Phytomedicine Plus (Aug 2024)
Network pharmacology and molecular docking approach to elucidate potential phytocompounds, targets, and mechanisms of Glycyrrhiza glabra in the alleviation of cellular senescence
Abstract
Background: There is an increasing interest in identifying modulators of cellular senescence as potential anti-ageing agents. Nutritional modulation of senescence is pragmatic and medicinal plants are attractive sources of anti-cellular senescence drug candidates. Glycyrrhiza glabra (GG) is an extensively utilized medicinal plant and its anti-ageing and anti-cellular senescence effects are also known. The current study attempted to understand the anti-cellular senescence targets of GG components and their underlying pathways using network pharmacology and its validation through in silico molecular docking. Methods: Components of GG were screened using Dr. Duke's Phytochemical and Ethnobotanical Database and KNApSAcK database, target prediction was done using SuperPred 3.0, followed by mapping with cellular senescence gene targets obtained from GeneCards and CellAge databases.

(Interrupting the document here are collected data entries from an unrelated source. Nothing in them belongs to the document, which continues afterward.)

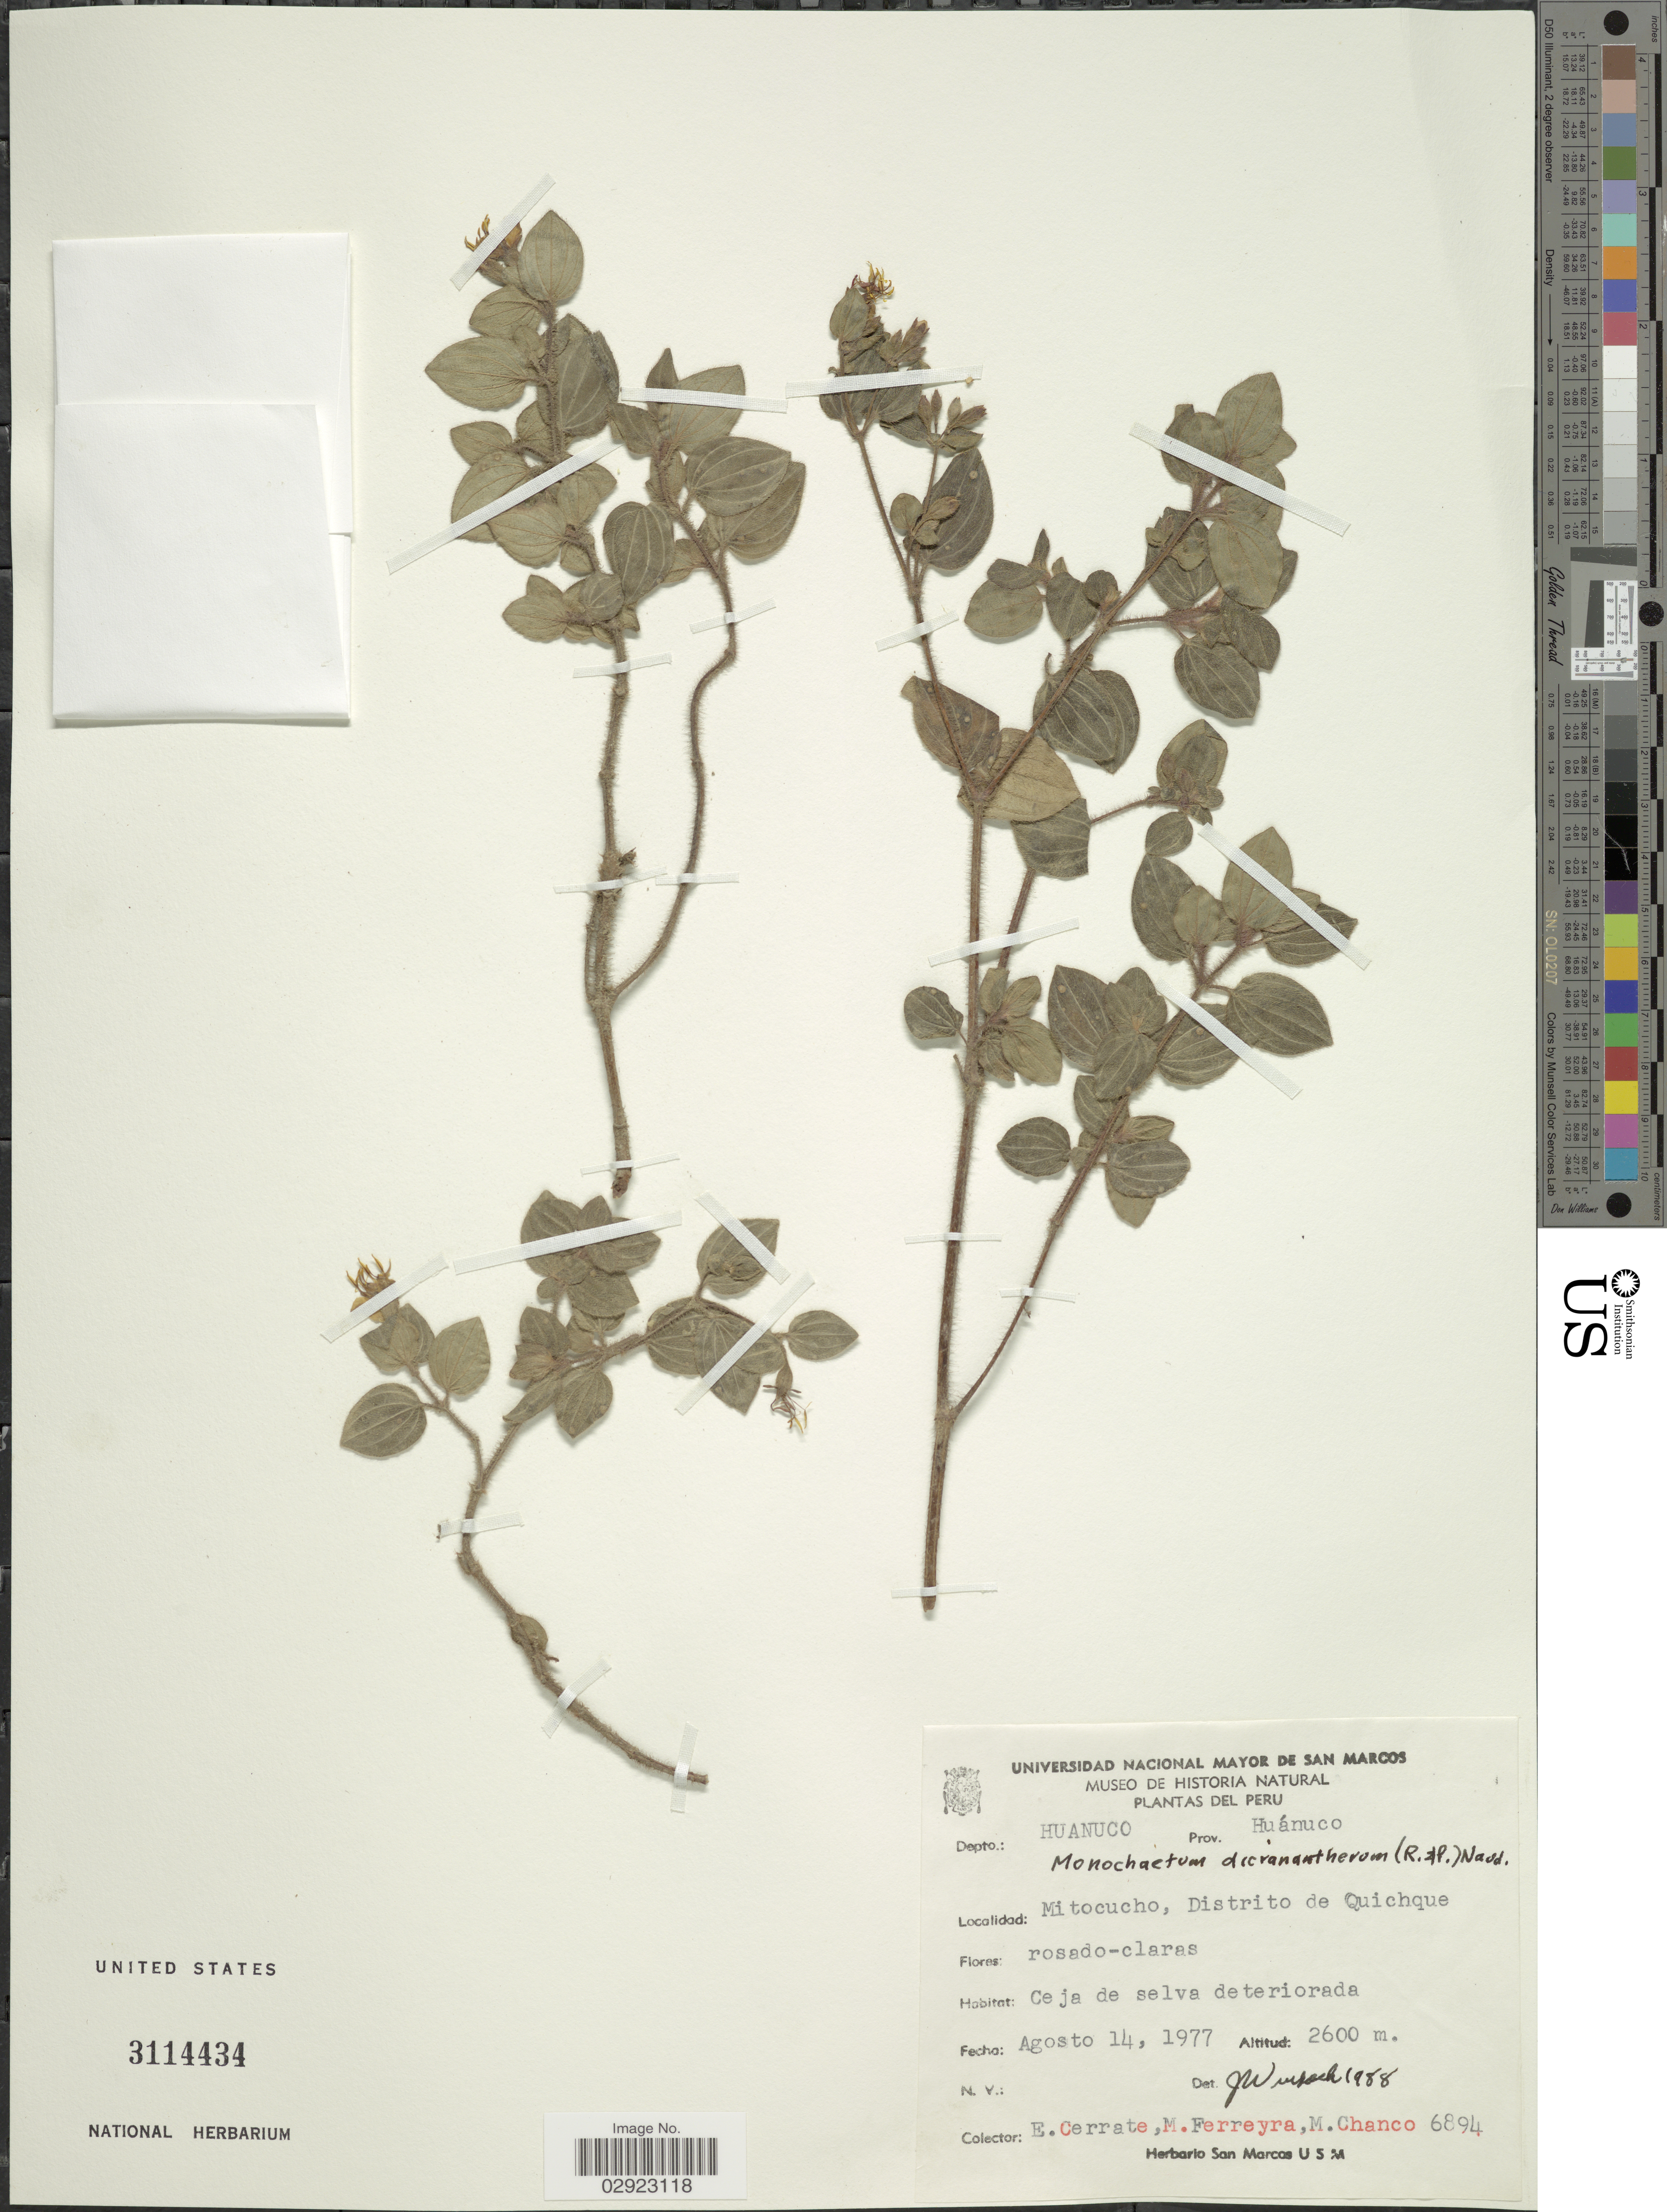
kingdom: Plantae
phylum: Tracheophyta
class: Magnoliopsida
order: Myrtales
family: Melastomataceae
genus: Monochaetum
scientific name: Monochaetum dicranantherum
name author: Naudin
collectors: E. Cerrate, M. Ferreyra & M. Chanco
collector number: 6894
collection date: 1977-08-14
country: Peru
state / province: Huánuco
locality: Depto.: Huanuco, Prov. Huánuco, Mitocucho, Distrito de Quichque.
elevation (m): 2600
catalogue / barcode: US 3114434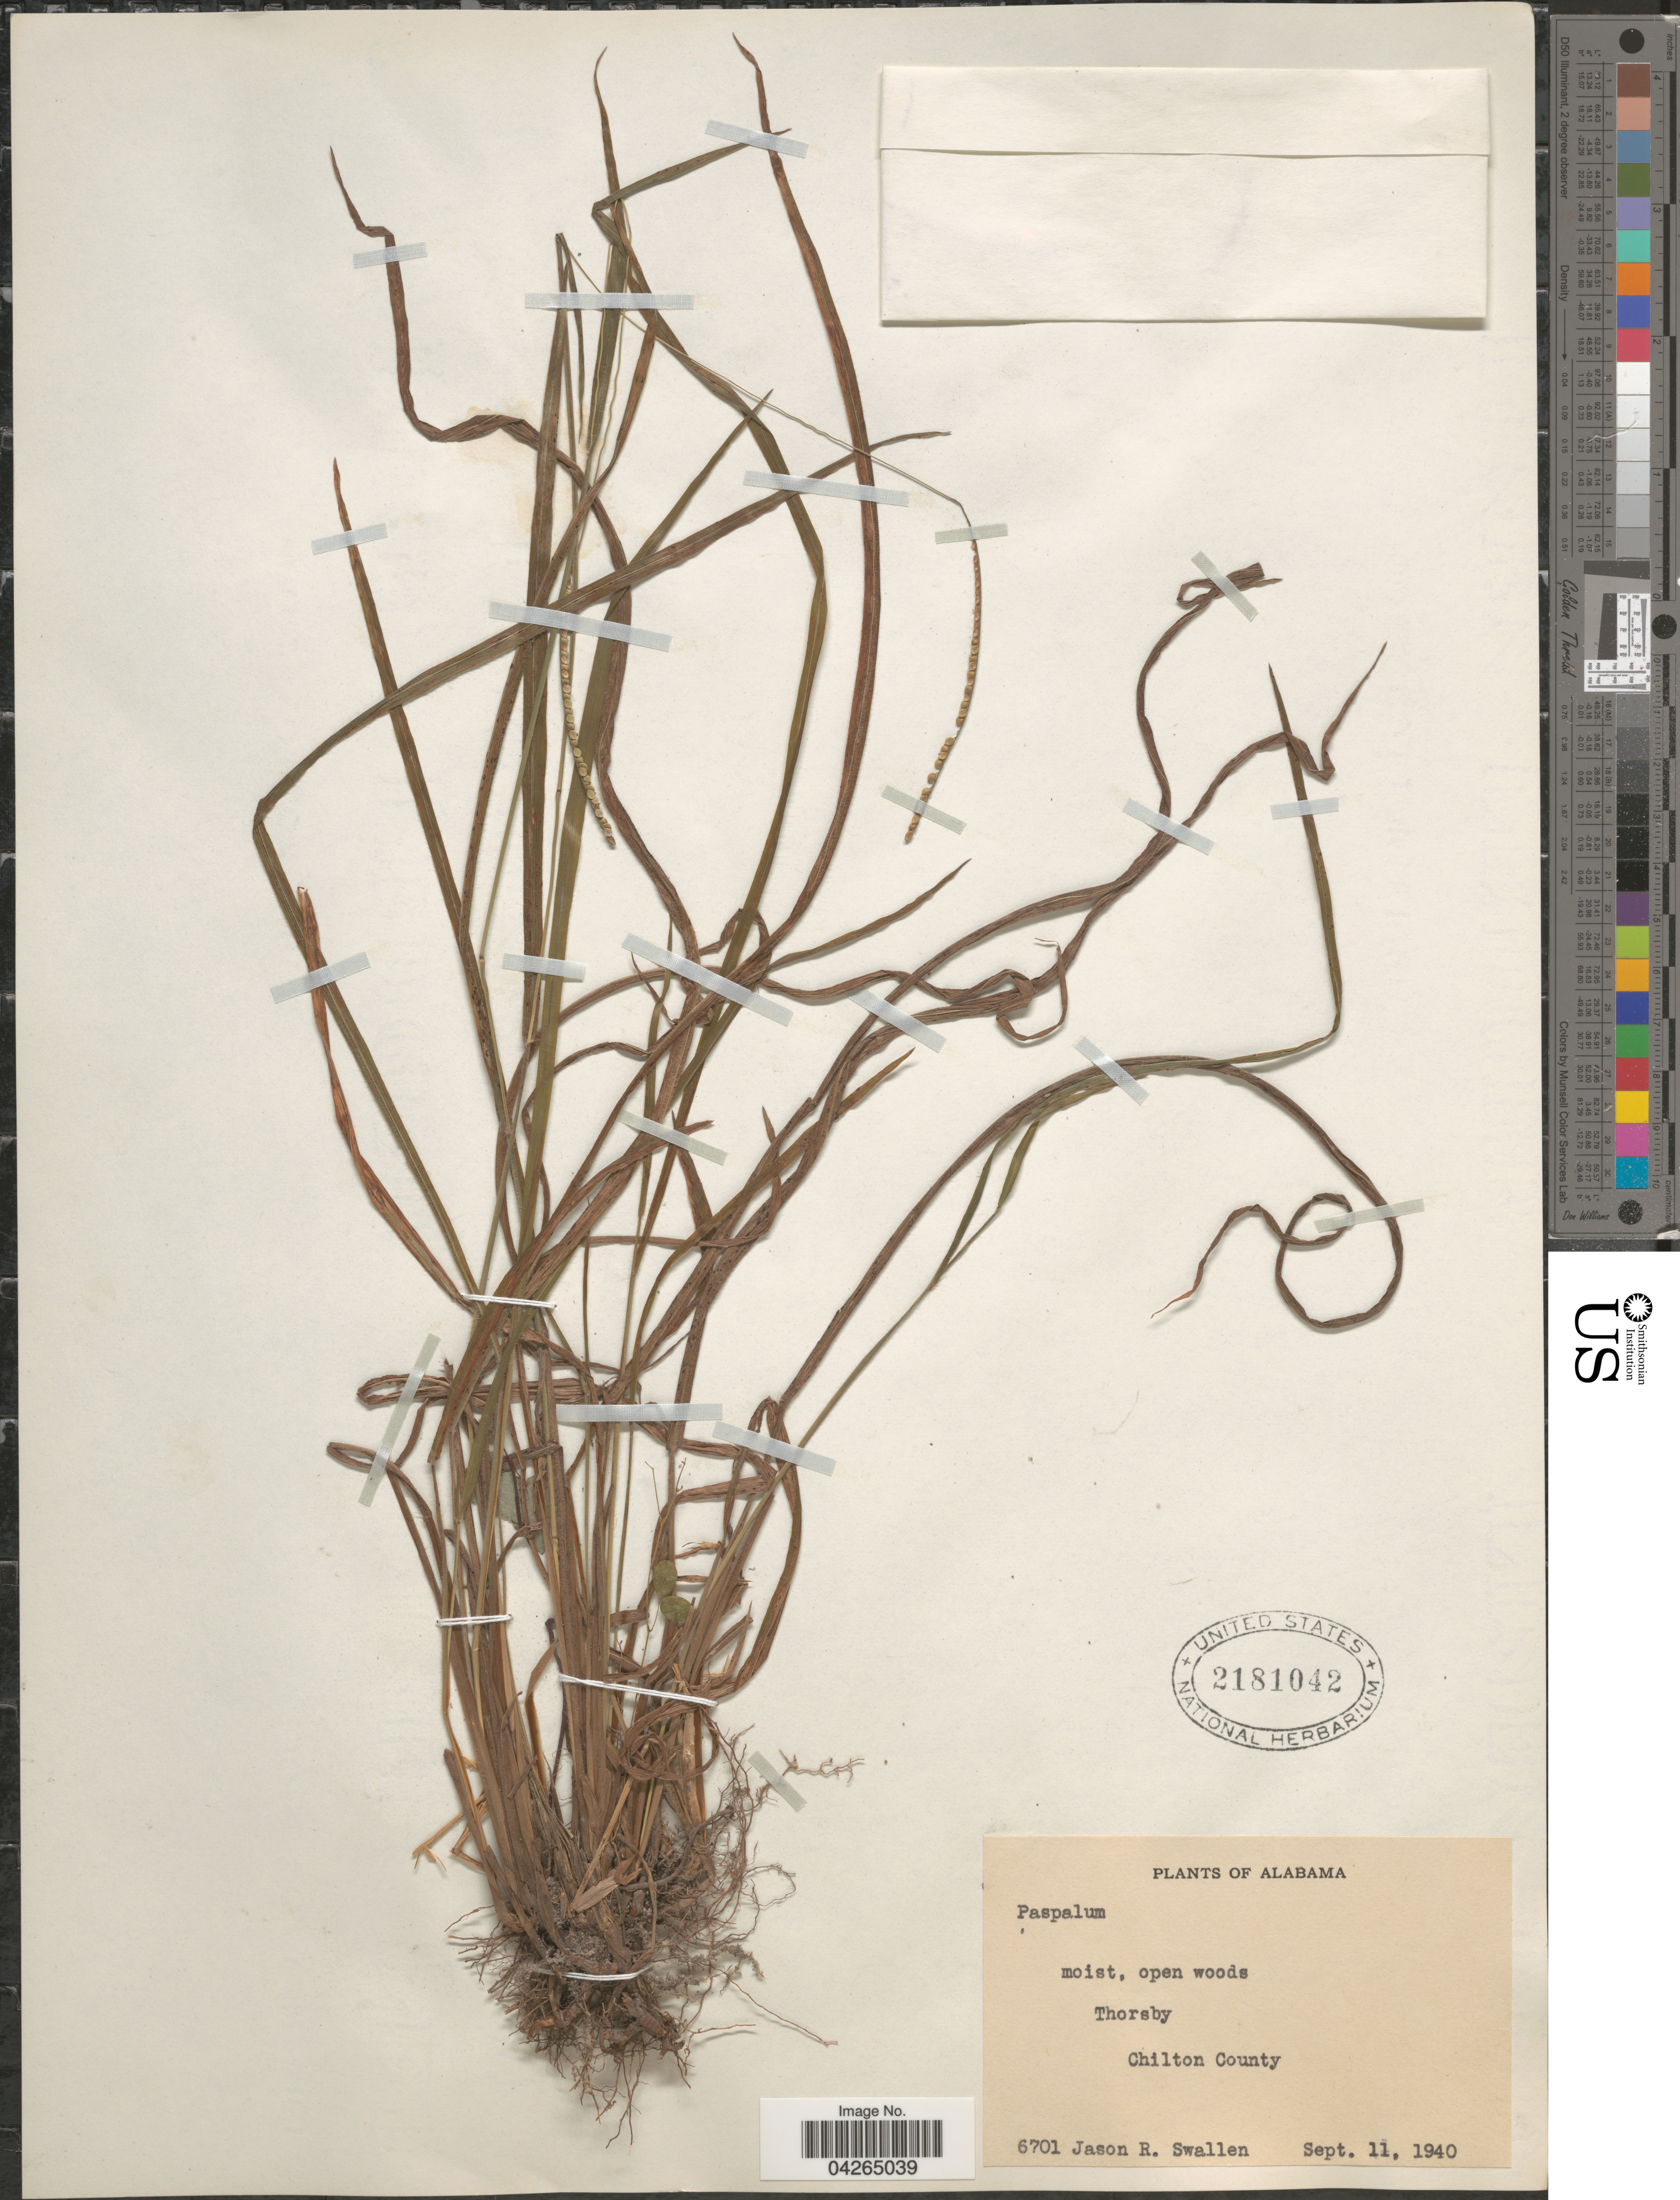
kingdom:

The STRING database and Cytoscape software were utilized for protein-protein and protein-target interaction analyses and further screening of core targets. GO and KEGG enrichment analysis was performed, and the top identified targets were subject to binding affinity evaluation with major GG compounds using molecular docking. Results: The 40 screened GG compounds overlapped with 71 potential gene targets of cellular senescence. PPI interaction analysis revealed top core targets as HIF1A, HSP90AB1, NF-κB1, STAT1, and HDAC2 while GO enrichment analysis showed protein phosphorylation and protein folding to be the top targeted biological processes. KEGG analysis revealed ‘pathways in cancer’ and ‘MAPK signalling pathway’ as top enriched pathways with several major classical regulators of cellular senescence that were targeted by GG. 4′-O-methylglabridin and glycyrrhisoflavanone categorically appeared to be the most potent interacting GG components with average binding affinity < 7.0 kcal/mol. Molecular docking revealed very strong binding affinities (< 7.0 kcal/mol) with HSP90AB1, CDK2, NFE2L2, and HIF1A. Conclusion: Together, our research paves the way for subsequent experimental verification of novel anti-cellular senescence components of GG that could be useful for developing GG-based herbal anti-ageing approaches.